Convert the listing below into a numbered list with each non-blank line as a separate item, and leave out the pictures.

Items from a data source:

§ §

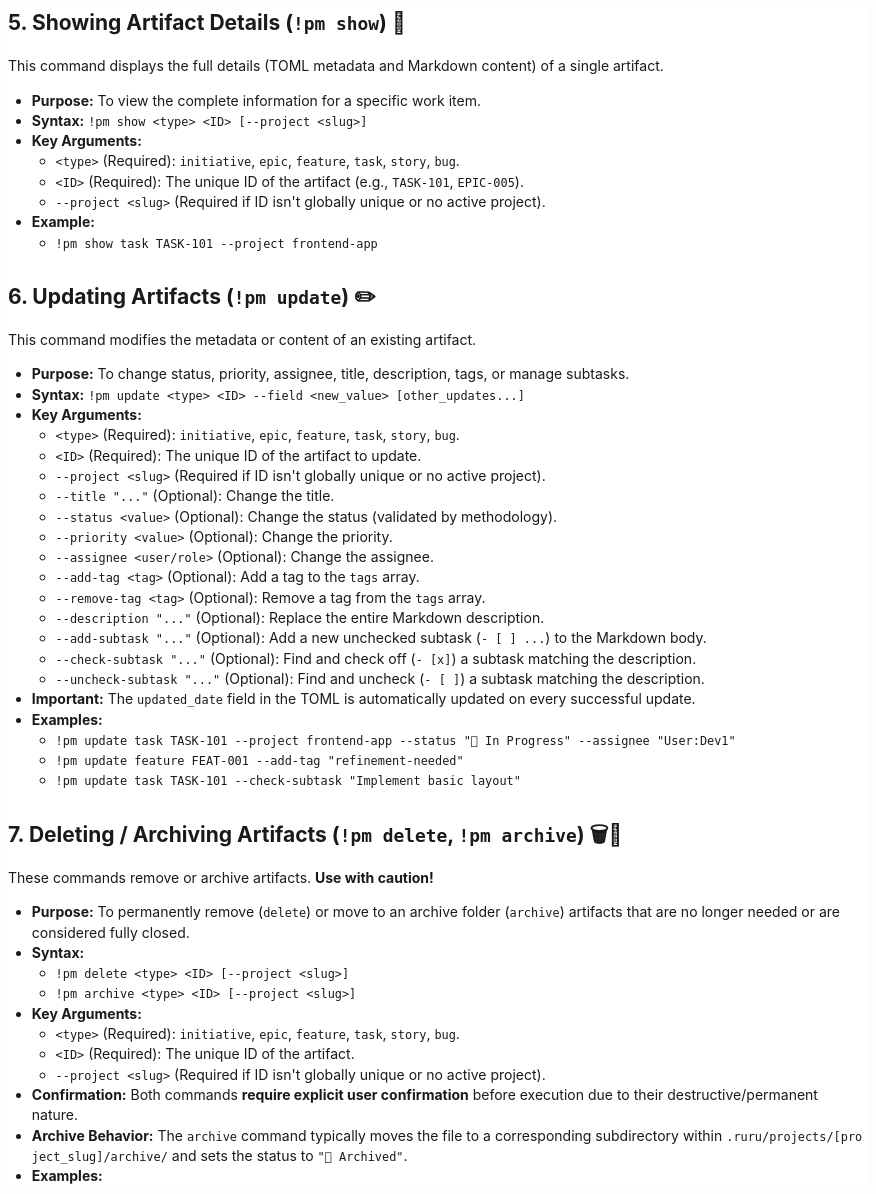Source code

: ## 5. Showing Artifact Details (`!pm show`) 📄

This command displays the full details (TOML metadata and Markdown content) of a single artifact.

*   **Purpose:** To view the complete information for a specific work item.
*   **Syntax:** `!pm show <type> <ID> [--project <slug>]`
*   **Key Arguments:**
    *   `<type>` (Required): `initiative`, `epic`, `feature`, `task`, `story`, `bug`.
    *   `<ID>` (Required): The unique ID of the artifact (e.g., `TASK-101`, `EPIC-005`).
    *   `--project <slug>` (Required if ID isn't globally unique or no active project).
*   **Example:**
    *   `!pm show task TASK-101 --project frontend-app`

## 6. Updating Artifacts (`!pm update`) ✏️

This command modifies the metadata or content of an existing artifact.

*   **Purpose:** To change status, priority, assignee, title, description, tags, or manage subtasks.
*   **Syntax:** `!pm update <type> <ID> --field <new_value> [other_updates...]`
*   **Key Arguments:**
    *   `<type>` (Required): `initiative`, `epic`, `feature`, `task`, `story`, `bug`.
    *   `<ID>` (Required): The unique ID of the artifact to update.
    *   `--project <slug>` (Required if ID isn't globally unique or no active project).
    *   `--title "..."` (Optional): Change the title.
    *   `--status <value>` (Optional): Change the status (validated by methodology).
    *   `--priority <value>` (Optional): Change the priority.
    *   `--assignee <user/role>` (Optional): Change the assignee.
    *   `--add-tag <tag>` (Optional): Add a tag to the `tags` array.
    *   `--remove-tag <tag>` (Optional): Remove a tag from the `tags` array.
    *   `--description "..."` (Optional): Replace the entire Markdown description.
    *   `--add-subtask "..."` (Optional): Add a new unchecked subtask (`- [ ] ...`) to the Markdown body.
    *   `--check-subtask "..."` (Optional): Find and check off (`- [x]`) a subtask matching the description.
    *   `--uncheck-subtask "..."` (Optional): Find and uncheck (`- [ ]`) a subtask matching the description.
*   **Important:** The `updated_date` field in the TOML is automatically updated on every successful update.
*   **Examples:**
    *   `!pm update task TASK-101 --project frontend-app --status "🔵 In Progress" --assignee "User:Dev1"`
    *   `!pm update feature FEAT-001 --add-tag "refinement-needed"`
    *   `!pm update task TASK-101 --check-subtask "Implement basic layout"`

## 7. Deleting / Archiving Artifacts (`!pm delete`, `!pm archive`) 🗑️🧊

These commands remove or archive artifacts. **Use with caution!**

*   **Purpose:** To permanently remove (`delete`) or move to an archive folder (`archive`) artifacts that are no longer needed or are considered fully closed.
*   **Syntax:**
    *   `!pm delete <type> <ID> [--project <slug>]`
    *   `!pm archive <type> <ID> [--project <slug>]`
*   **Key Arguments:**
    *   `<type>` (Required): `initiative`, `epic`, `feature`, `task`, `story`, `bug`.
    *   `<ID>` (Required): The unique ID of the artifact.
    *   `--project <slug>` (Required if ID isn't globally unique or no active project).
*   **Confirmation:** Both commands **require explicit user confirmation** before execution due to their destructive/permanent nature.
*   **Archive Behavior:** The `archive` command typically moves the file to a corresponding subdirectory within `.ruru/projects/[project_slug]/archive/` and sets the status to `"🧊 Archived"`.
*   **Examples:**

§ §

▸ Result below:
1. Source code
2. : ## 5. Showing Artifact Details (`!pm show`) 📄
3. This command displays the full details (TOML metadata and Markdown content) of a single artifact.
4. *   **Purpose:** To view the complete information for a specific work item.
5. *   **Syntax:** `!pm show <type> <ID> [--project <slug>]`
6. *   **Key Arguments:**
7.     *   `<type>` (Required): `initiative`, `epic`, `feature`, `task`, `story`, `bug`.
8.     *   `<ID>` (Required): The unique ID of the artifact (e.g., `TASK-101`, `EPIC-005`).
9.     *   `--project <slug>` (Required if ID isn't globally unique or no active project).
10. *   **Example:**
11.     *   `!pm show task TASK-101 --project frontend-app`
12. ## 6. Updating Artifacts (`!pm update`) ✏️
13. This command modifies the metadata or content of an existing artifact.
14. *   **Purpose:** To change status, priority, assignee, title, description, tags, or manage subtasks.
15. *   **Syntax:** `!pm update <type> <ID> --field <new_value> [other_updates...]`
16. *   **Key Arguments:**
17.     *   `<type>` (Required): `initiative`, `epic`, `feature`, `task`, `story`, `bug`.
18.     *   `<ID>` (Required): The unique ID of the artifact to update.
19.     *   `--project <slug>` (Required if ID isn't globally unique or no active project).
20.     *   `--title "..."` (Optional): Change the title.
21.     *   `--status <value>` (Optional): Change the status (validated by methodology).
22.     *   `--priority <value>` (Optional): Change the priority.
23.     *   `--assignee <user/role>` (Optional): Change the assignee.
24.     *   `--add-tag <tag>` (Optional): Add a tag to the `tags` array.
25.     *   `--remove-tag <tag>` (Optional): Remove a tag from the `tags` array.
26.     *   `--description "..."` (Optional): Replace the entire Markdown description.
27.     *   `--add-subtask "..."` (Optional): Add a new unchecked subtask (`- [ ] ...`) to the Markdown body.
28.     *   `--check-subtask "..."` (Optional): Find and check off (`- [x]`) a subtask matching the description.
29.     *   `--uncheck-subtask "..."` (Optional): Find and uncheck (`- [ ]`) a subtask matching the description.
30. *   **Important:** The `updated_date` field in the TOML is automatically updated on every successful update.
31. *   **Examples:**
32.     *   `!pm update task TASK-101 --project frontend-app --status "🔵 In Progress" --assignee "User:Dev1"`
33.     *   `!pm update feature FEAT-001 --add-tag "refinement-needed"`
34.     *   `!pm update task TASK-101 --check-subtask "Implement basic layout"`
35. ## 7. Deleting / Archiving Artifacts (`!pm delete`, `!pm archive`) 🗑️🧊
36. These commands remove or archive artifacts. **Use with caution!**
37. *   **Purpose:** To permanently remove (`delete`) or move to an archive folder (`archive`) artifacts that are no longer needed or are considered fully closed.
38. *   **Syntax:**
39.     *   `!pm delete <type> <ID> [--project <slug>]`
40.     *   `!pm archive <type> <ID> [--project <slug>]`
41. *   **Key Arguments:**
42.     *   `<type>` (Required): `initiative`, `epic`, `feature`, `task`, `story`, `bug`.
43.     *   `<ID>` (Required): The unique ID of the artifact.
44.     *   `--project <slug>` (Required if ID isn't globally unique or no active project).
45. *   **Confirmation:** Both commands **require explicit user confirmation** before execution due to their destructive/permanent nature.
46. *   **Archive Behavior:** The `archive` command typically moves the file to a corresponding subdirectory within `.ruru/projects/[project_slug]/archive/` and sets the status to `"🧊 Archived"`.
47. *   **Examples:**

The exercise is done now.